Aproveitamos também essa nota para expressar nossa profunda gratidão a todas as pessoas, entidades e representantes do poder público, que por meio de mensagens externaram o reconhecimento do nosso trabalho ao longo desses anos e a importância de sua continuidade a serviço da visibilidade e valorização da cultura e população negra sobretudo no sul do país que tem um reconhecido processo histórico de invisibilidade negra.
Nossos tambores ecoam e nossos corpos se movem a serviço de uma ancestralidade negra que viveu e vive para ser respeitada, não tolerada, em sua forma de ser, estar e agir no mundo.
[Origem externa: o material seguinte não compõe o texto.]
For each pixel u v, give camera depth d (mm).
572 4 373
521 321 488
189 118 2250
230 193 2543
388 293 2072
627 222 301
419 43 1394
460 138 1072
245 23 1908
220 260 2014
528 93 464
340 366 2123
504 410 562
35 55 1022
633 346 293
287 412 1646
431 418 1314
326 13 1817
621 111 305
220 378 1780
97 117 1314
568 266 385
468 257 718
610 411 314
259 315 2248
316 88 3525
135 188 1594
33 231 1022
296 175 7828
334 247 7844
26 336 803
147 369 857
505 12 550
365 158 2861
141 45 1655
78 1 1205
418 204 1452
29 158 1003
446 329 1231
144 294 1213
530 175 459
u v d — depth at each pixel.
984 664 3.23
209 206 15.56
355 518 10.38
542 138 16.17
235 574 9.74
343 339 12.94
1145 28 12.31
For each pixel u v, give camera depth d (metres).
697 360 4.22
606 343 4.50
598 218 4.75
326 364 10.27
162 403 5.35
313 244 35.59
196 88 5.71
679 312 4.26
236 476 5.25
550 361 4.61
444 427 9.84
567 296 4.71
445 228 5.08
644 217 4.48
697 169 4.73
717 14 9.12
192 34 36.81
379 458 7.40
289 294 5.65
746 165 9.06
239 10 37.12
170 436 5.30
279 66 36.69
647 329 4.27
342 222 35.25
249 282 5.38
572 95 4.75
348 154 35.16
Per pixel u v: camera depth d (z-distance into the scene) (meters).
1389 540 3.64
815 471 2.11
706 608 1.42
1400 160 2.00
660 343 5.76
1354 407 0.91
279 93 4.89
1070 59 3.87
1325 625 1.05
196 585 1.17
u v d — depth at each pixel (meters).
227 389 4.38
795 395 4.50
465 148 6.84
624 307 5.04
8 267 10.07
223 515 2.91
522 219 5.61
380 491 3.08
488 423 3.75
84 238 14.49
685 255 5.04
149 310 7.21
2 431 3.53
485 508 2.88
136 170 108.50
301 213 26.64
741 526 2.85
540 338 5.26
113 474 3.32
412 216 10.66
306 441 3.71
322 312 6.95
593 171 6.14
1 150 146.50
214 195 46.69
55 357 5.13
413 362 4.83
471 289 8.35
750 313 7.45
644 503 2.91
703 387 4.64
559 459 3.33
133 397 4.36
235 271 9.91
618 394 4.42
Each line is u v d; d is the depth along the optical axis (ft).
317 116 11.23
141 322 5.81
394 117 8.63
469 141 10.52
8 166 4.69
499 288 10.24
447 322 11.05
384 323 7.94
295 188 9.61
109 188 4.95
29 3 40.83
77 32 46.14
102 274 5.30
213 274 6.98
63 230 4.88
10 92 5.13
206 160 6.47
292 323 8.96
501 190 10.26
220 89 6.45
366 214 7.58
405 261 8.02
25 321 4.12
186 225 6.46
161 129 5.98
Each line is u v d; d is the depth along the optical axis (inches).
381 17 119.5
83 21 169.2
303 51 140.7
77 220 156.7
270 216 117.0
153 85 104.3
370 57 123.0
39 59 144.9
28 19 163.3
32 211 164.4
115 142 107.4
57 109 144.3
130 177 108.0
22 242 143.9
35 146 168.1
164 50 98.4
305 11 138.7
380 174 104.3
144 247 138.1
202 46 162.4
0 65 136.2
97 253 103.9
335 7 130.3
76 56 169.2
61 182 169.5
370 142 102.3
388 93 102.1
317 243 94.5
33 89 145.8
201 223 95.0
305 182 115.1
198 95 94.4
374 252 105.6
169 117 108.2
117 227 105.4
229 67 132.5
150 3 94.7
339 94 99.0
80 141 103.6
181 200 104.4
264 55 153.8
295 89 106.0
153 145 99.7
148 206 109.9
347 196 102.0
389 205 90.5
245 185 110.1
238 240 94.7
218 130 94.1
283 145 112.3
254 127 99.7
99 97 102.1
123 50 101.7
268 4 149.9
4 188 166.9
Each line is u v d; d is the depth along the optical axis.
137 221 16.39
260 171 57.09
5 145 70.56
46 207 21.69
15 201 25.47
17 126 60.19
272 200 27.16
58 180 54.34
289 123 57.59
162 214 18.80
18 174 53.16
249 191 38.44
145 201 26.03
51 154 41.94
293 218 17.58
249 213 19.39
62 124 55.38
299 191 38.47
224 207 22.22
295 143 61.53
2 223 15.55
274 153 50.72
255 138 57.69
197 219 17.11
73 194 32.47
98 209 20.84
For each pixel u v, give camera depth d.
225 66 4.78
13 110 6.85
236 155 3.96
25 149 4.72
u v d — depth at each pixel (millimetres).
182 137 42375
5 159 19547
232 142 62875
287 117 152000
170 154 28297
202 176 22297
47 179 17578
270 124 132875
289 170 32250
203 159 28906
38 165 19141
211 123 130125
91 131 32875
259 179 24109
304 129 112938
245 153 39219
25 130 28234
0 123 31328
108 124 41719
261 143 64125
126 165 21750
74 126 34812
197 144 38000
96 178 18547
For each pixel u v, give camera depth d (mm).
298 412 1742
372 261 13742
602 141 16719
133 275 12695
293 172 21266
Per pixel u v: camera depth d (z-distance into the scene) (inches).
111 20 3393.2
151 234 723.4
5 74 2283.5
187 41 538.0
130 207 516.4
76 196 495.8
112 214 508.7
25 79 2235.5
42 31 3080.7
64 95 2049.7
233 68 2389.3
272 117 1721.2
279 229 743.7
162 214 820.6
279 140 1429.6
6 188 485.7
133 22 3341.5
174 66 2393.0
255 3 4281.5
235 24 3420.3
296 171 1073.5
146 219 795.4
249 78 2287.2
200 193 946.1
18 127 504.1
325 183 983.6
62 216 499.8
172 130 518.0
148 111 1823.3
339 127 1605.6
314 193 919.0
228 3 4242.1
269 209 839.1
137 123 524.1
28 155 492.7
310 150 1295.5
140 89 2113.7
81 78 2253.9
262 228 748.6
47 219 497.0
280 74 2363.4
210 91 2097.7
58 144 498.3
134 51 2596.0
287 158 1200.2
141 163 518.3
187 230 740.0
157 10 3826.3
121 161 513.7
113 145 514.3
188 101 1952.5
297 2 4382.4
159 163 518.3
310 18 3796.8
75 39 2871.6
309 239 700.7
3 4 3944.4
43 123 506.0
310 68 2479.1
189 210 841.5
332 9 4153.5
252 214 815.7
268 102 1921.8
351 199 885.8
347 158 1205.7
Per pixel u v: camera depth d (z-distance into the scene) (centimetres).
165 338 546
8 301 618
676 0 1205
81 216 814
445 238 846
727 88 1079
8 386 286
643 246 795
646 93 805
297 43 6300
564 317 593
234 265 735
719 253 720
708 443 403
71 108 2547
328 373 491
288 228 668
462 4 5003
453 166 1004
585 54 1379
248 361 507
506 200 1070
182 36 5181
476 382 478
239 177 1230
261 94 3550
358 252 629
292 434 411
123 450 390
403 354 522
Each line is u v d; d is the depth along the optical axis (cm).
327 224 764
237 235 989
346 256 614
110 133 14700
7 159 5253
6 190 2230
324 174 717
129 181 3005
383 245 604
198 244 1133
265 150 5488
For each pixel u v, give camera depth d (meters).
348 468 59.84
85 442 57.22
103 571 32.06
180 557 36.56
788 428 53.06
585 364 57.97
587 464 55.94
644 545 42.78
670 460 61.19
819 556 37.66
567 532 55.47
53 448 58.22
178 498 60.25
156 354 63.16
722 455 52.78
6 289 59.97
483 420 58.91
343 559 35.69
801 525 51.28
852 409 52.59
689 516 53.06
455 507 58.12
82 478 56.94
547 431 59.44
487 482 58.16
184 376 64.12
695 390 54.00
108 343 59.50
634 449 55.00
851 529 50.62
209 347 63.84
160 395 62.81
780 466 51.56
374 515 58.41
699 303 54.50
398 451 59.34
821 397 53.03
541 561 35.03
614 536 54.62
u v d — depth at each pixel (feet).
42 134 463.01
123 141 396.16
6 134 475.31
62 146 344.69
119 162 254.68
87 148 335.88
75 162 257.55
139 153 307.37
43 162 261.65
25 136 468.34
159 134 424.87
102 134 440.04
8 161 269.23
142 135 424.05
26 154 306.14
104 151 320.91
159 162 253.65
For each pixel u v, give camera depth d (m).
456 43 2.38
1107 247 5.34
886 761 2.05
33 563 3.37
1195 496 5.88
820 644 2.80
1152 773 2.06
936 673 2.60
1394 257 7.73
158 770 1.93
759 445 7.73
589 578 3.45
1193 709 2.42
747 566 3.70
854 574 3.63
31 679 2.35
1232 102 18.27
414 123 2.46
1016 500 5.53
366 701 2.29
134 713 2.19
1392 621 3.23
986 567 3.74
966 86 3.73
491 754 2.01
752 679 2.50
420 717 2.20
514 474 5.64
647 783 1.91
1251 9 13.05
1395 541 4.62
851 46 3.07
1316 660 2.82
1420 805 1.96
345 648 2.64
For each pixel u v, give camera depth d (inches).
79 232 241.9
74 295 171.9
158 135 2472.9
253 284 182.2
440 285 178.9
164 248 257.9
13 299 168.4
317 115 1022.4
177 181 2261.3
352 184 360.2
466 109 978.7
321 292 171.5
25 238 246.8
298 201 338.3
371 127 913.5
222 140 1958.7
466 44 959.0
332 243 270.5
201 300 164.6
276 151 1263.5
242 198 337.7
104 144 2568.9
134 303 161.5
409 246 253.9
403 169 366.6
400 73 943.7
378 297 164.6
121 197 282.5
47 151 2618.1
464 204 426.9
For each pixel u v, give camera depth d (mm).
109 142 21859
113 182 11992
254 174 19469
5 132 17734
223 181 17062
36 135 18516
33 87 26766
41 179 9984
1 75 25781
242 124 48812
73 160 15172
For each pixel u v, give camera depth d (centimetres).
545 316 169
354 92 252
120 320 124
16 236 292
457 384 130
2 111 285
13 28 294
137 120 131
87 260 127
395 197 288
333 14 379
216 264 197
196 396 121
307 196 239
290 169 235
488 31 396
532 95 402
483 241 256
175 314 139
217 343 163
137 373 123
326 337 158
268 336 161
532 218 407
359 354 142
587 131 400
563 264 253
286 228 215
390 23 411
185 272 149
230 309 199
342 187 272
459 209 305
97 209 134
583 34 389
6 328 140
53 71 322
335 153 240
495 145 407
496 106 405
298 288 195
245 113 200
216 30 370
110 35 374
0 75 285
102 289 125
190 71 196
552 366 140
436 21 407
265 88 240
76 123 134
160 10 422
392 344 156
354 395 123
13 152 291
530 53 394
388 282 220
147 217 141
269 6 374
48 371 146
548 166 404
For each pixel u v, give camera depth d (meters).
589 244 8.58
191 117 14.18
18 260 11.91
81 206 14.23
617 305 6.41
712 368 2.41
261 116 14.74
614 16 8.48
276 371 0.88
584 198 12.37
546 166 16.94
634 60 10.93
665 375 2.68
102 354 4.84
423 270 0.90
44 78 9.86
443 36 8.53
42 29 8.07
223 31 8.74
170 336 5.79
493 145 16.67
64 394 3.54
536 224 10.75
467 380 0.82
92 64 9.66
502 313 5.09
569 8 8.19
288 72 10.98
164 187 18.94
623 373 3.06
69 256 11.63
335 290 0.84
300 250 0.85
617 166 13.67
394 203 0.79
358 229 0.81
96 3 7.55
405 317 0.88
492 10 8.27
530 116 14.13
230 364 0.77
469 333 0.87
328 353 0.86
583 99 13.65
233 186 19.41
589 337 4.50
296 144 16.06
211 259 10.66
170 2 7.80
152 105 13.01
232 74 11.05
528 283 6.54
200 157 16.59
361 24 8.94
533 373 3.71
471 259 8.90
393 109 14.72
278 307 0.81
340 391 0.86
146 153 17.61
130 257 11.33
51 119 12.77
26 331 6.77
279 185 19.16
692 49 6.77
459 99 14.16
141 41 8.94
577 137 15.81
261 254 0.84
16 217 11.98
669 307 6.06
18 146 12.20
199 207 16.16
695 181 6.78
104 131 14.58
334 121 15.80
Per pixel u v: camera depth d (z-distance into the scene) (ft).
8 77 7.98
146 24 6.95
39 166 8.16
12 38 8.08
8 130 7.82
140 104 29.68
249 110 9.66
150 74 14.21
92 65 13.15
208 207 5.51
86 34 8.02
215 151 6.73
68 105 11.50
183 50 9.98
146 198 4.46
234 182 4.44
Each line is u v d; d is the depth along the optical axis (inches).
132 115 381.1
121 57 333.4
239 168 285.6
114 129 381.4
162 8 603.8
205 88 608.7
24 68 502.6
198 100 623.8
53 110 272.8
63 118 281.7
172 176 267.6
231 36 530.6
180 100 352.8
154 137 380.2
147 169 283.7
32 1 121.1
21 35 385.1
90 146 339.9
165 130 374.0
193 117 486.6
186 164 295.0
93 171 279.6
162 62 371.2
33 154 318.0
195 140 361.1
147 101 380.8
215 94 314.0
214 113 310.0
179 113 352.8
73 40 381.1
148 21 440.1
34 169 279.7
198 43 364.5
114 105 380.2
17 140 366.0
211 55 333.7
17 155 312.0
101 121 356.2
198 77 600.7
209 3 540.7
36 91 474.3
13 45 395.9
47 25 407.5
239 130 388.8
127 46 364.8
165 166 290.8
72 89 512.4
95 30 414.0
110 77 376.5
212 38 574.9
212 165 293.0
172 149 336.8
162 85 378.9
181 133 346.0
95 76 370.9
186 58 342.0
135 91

Um mundo estruturado por várias formas de opressões destacando aqui o racismo que se sofistica, se complexifica e por vezes, se atualiza no discurso de “pertubação por barulho”.
Nesta lógica é possível inferir sobre a importância de se colocar em prática as legislações da ordem educacional, sob o ponto de vista de refleti-las sob a ótica emancipatória no sentido de combater sequelas históricas de uma dominação secular com lugares marcados ou reflexões destinadas na qual todas/os perdem.
Assim o Maracatu Arrasta Ilha, no âmbito das atividades formativas da Universidade Federal de Santa Catarina (UFSC) se coloca de forma pedagógica de trazer essa herança ancestral negra, lutando por sua continuidade, no intuito de aprendermos por meio dela a SER/ESTAR/AGIR no mundo de forma mais empática e afetiva.
Nossos tambores não vão se calar, porque ecoam vidas e ancestralidades negras que devem ser respeitadas!